Monday, November 04, 2013

Sudah Cukupkah Kompetensi Anda dalam Mengelola Bisnis Retail?

Untuk kedua kalinya saya ditunjuk untuk mengisi workshop pada acara tahunan Retail Summit yang diadakan oleh The Nielsen Indonesia, perusahaan riset kelas dunia, di lima kota besar utama yaitu: Bandung, Surabaya, Palembang, Jogjakarta, dan kota penutup tahun ini adalah Medan.

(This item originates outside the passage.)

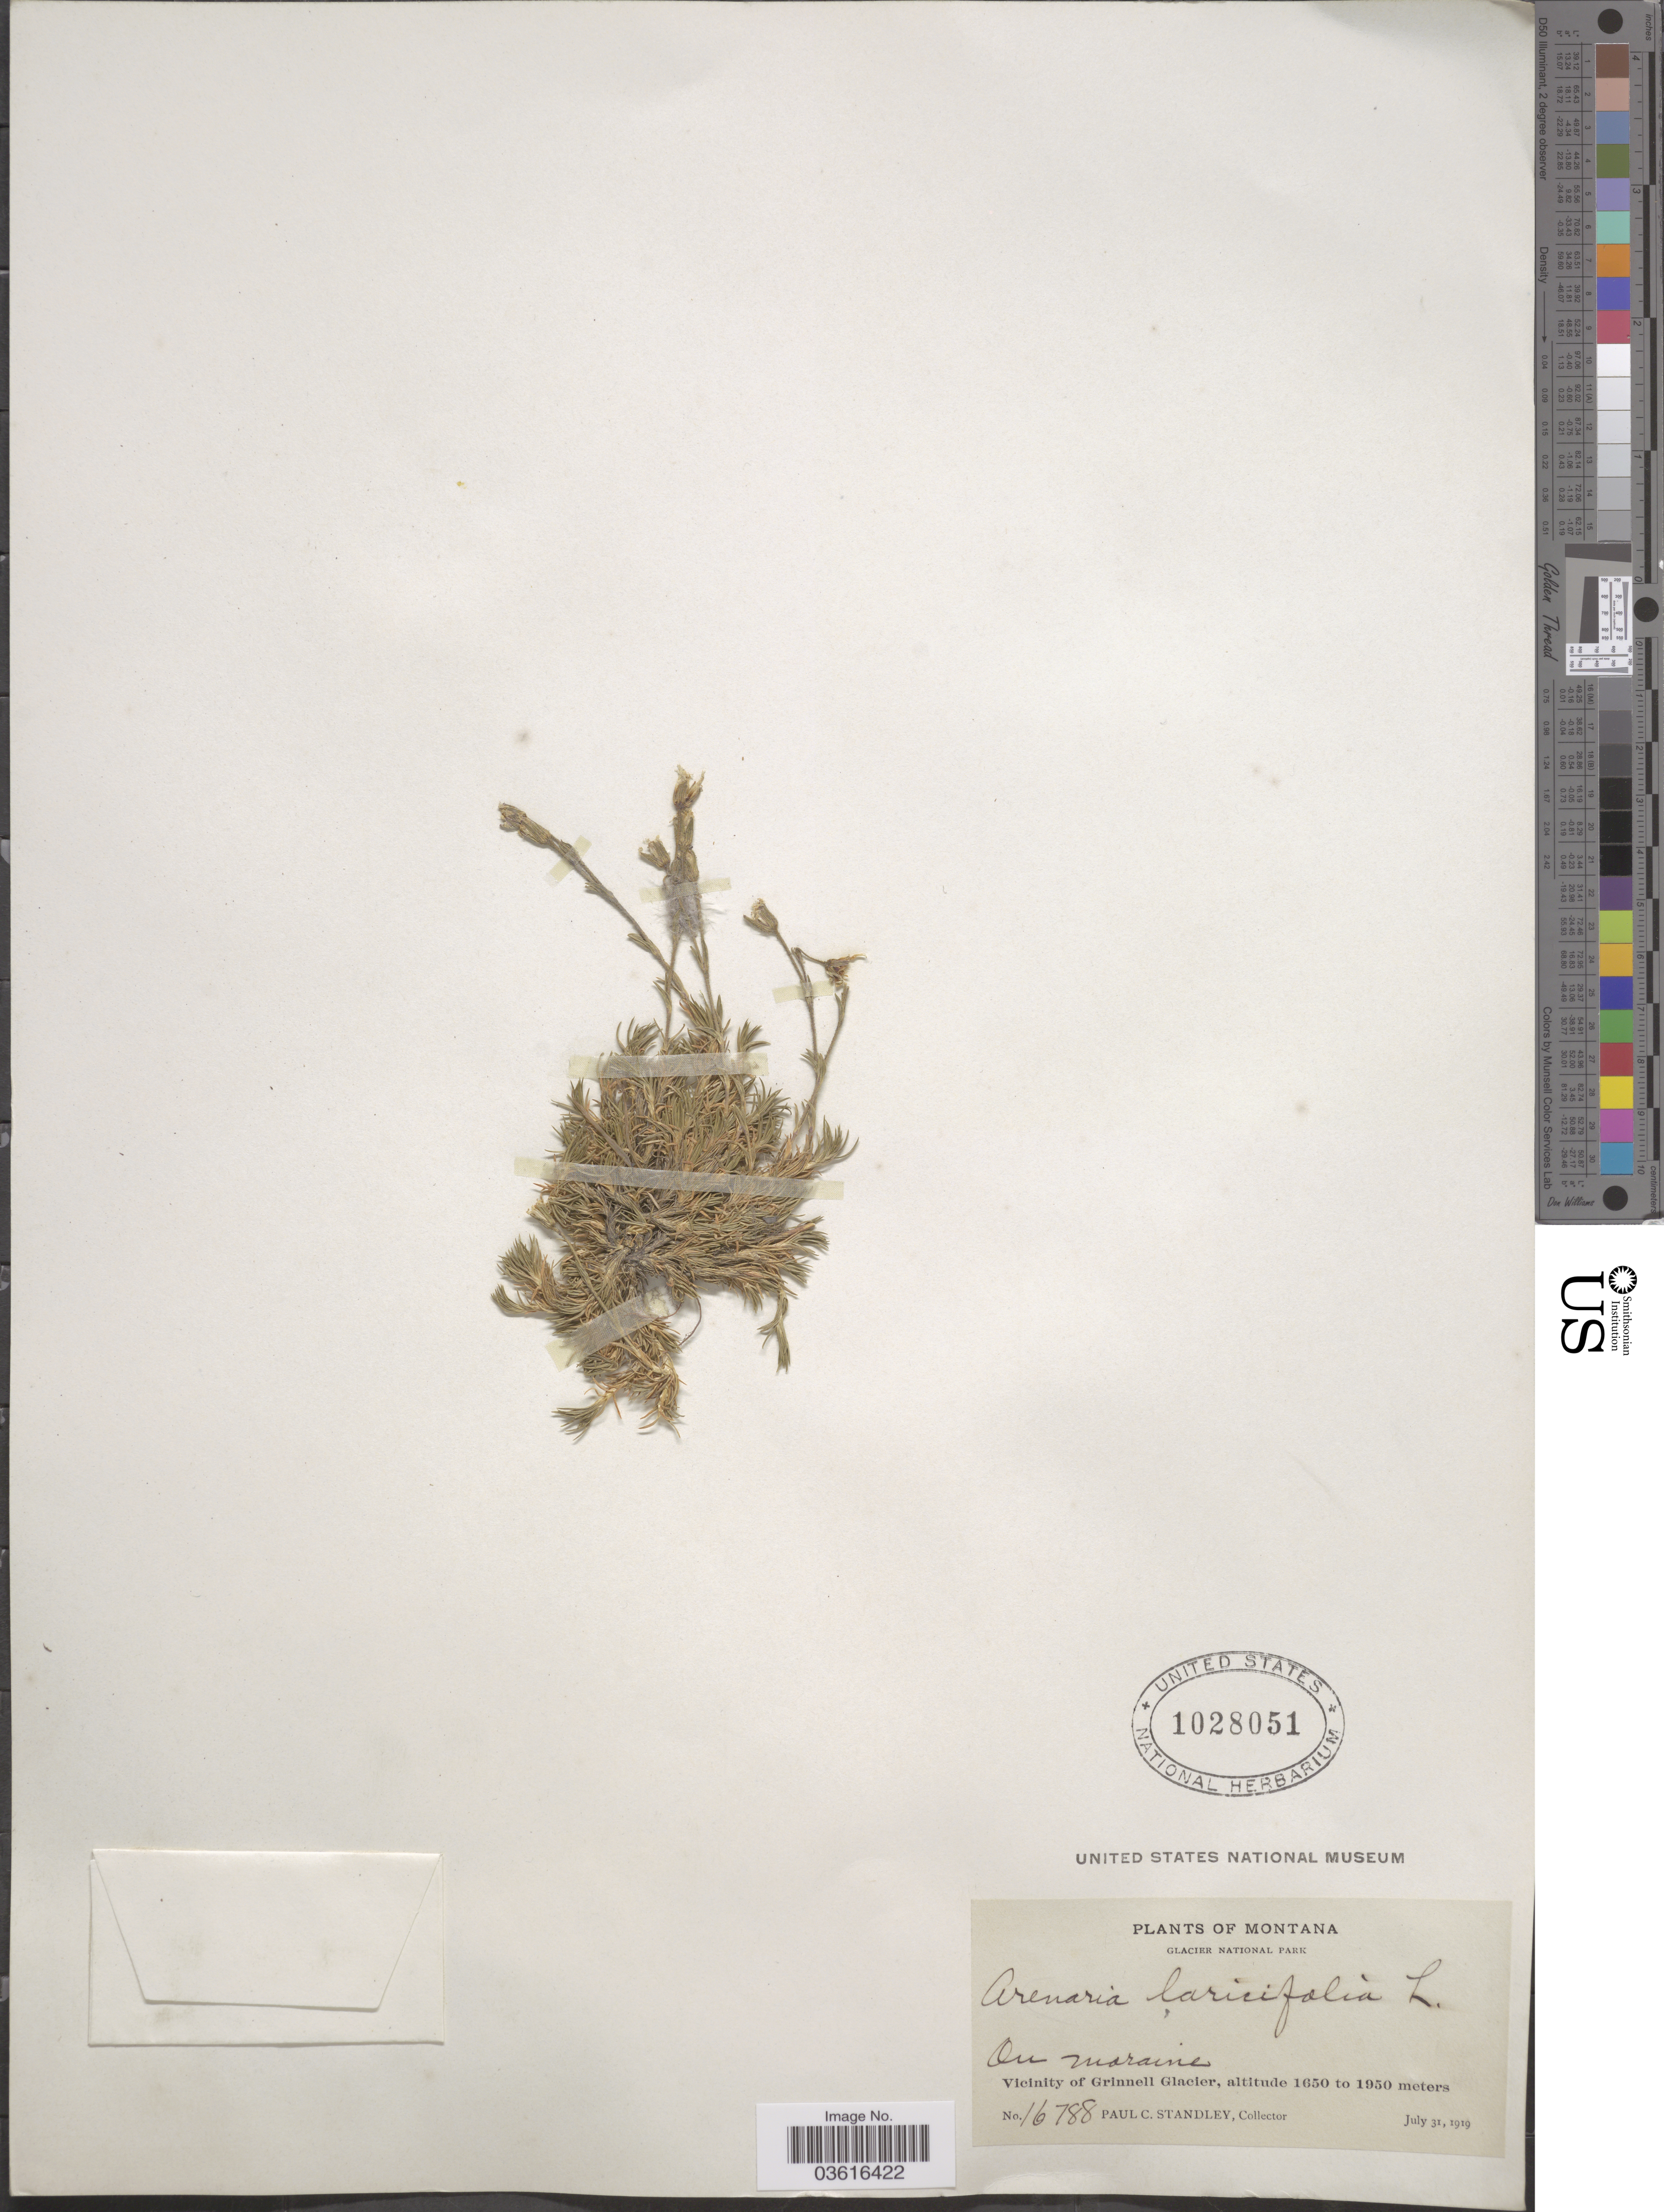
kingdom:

Selalu menyenangkan bertemu dengan para peritel lokal di daerah khususnya mereka yang berangkat dari usaha keluarga yang saat ini beberapa di antaranya dilanjutkan oleh generasi kedua. Sayangnya passion dari generasi penerus dalam banyak kasus tidak sehebat passion dari orang tua yang mendirikan bisnis mereka. Beberapa di antaranya bahkan berhenti di tengah jalan, tidak mampu bertumbuh. Sebagian lagi adalah pemain-pemain baru yang mencoba peruntungan di dunia retail.
Sudah menjadi kebiasaan saya untuk mengedarkan kuesioner kepada peserta sebelum workshop dimulai, Hal ini dimaksudkan untuk mengetahui seberapa dalam peserta workshop memahami materi yang akan saya sampaikan.
Sangat menarik untuk mengetahui apa yang terjadi. Di salah satu dari isi  kuesioner saya memberikan pertanyaan sederhana untuk mengetahui apakah peserta memahami cara menghitung “jumlah barang“ yang harus dibeli ketika mereka membuka surat pesanan (PO) kepada pemasok (supplier). Hal ini adalah pekerjaan rutin mereka (peritel) apalagi sebagian besar pengusaha masih mengendalikan sendiri surat pesanan kepada pemasok untuk alasan keamanan karena bagian pembelian diyakini sebagai daerah basah yang rawan kecurangan. Jadi penting bagi pemilik/pebisnis retail untuk tahu cara menghitung jumlah barang yang akan dipesan dengan benar bukan?
Faktanya dari dua kota besar terakhir yang saya sudah lewati saya mendapatkan fakta bahwa hanya 2 orang peserta workshop dari sekitar 50-an peserta di Surabaya dan 40-an peserta di Palembang yang menjawab dengan “benar” atau tidak sampai 10 persen yang menjawab benar.
Ini suatu fakta yang agak memprihatinkan namun itulah realita dari pelaku usaha bisnis retail kita di daerah. Kompetensi mereka dalam mengelola bisnis retailnya sangat jauh dari standar yang semestinya.
Hal ini diperparah dengan rendahnya semangat belajar dari mereka. Bisa dilihat dari peserta yang hadir tepat waktu yang hanya separuh dari kapasitas tempat yang tersedia. Keinginan mereka memiliki buku-buku yang bisa menambah pengetahuan sekaligus menaikkan kompetensi mereka pun juga rendah.
Pertanyaan yang tersisa mampukah mereka mengatasi persaingan dengan peritel skala nasional yang saat ini sudah merambah di semua kota besar tadi? Persaingan tidak bisa diatasi dengan mengeluh.  Saya mempunyai formula sederhana untuk menghadapi persaingan: bersiap, belajar, dan memberikan yang terbaik. Jika ketiga hal itu tidak dilakukan maka kecil kemungkinan mereka bisa menghadapi persaingan.